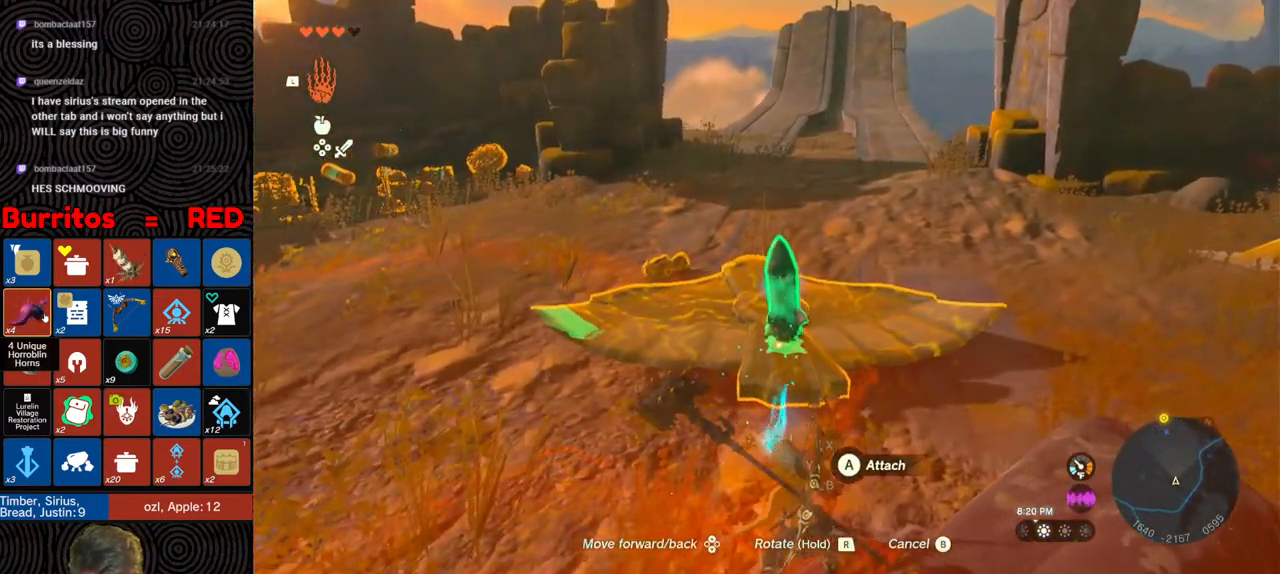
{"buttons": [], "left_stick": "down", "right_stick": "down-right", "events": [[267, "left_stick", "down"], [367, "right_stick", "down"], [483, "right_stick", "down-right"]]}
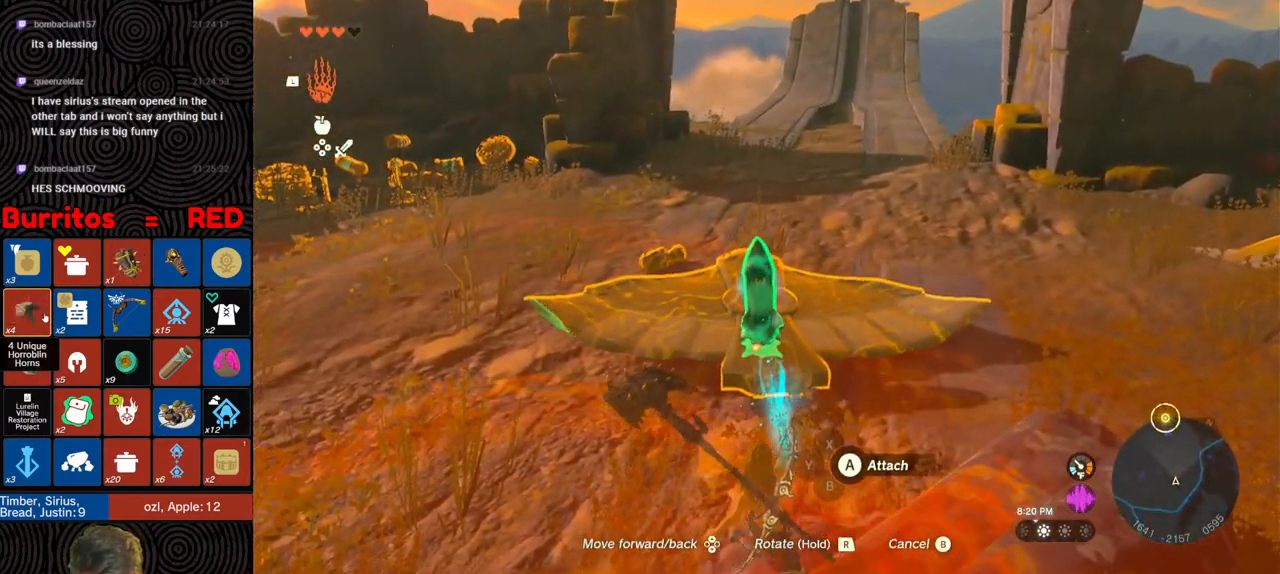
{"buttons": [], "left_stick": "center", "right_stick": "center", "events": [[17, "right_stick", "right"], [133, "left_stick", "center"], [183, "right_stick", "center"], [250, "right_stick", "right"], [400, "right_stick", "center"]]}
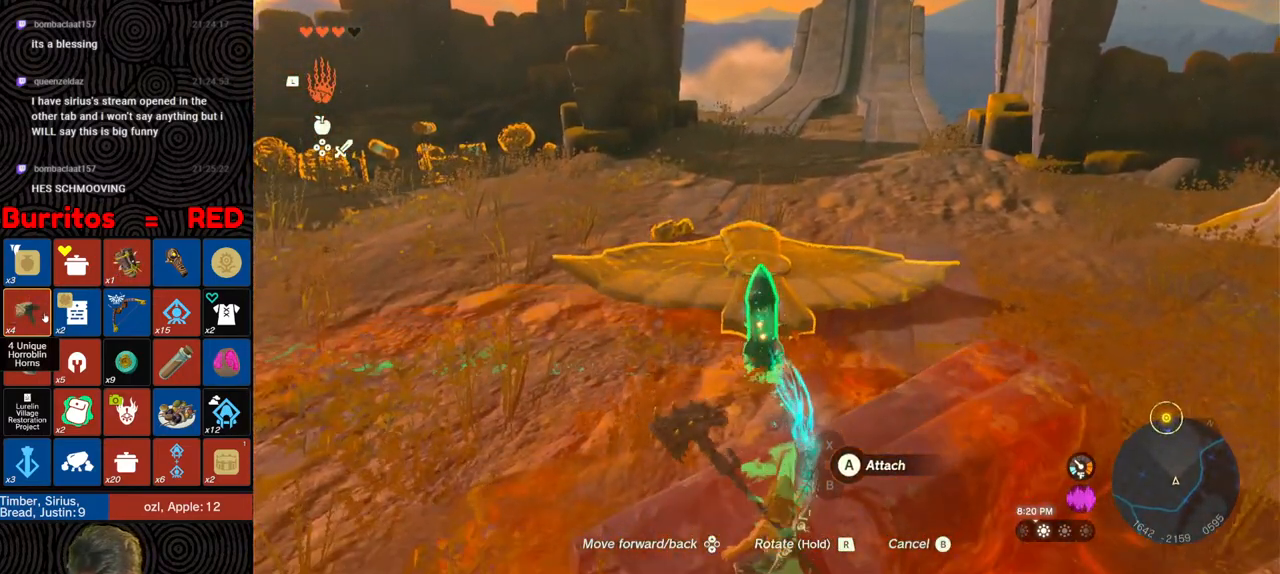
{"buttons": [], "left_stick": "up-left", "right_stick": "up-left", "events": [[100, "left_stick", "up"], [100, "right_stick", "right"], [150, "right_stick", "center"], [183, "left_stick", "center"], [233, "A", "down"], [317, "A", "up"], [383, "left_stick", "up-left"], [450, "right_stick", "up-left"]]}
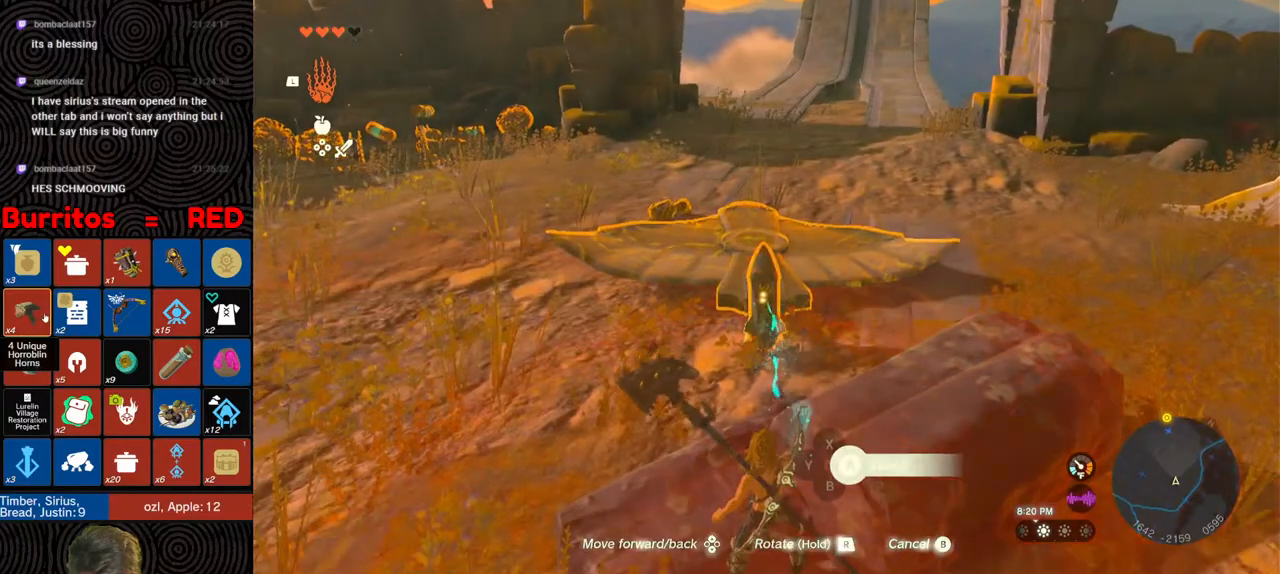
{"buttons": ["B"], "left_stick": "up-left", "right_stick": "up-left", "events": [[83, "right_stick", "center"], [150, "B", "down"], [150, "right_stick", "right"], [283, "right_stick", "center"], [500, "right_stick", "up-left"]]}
--
**PROBLEM DETAILS:**
Across the data above, how many lines include the word "center"? Give only the count.

**TASK RESPONSE:**
3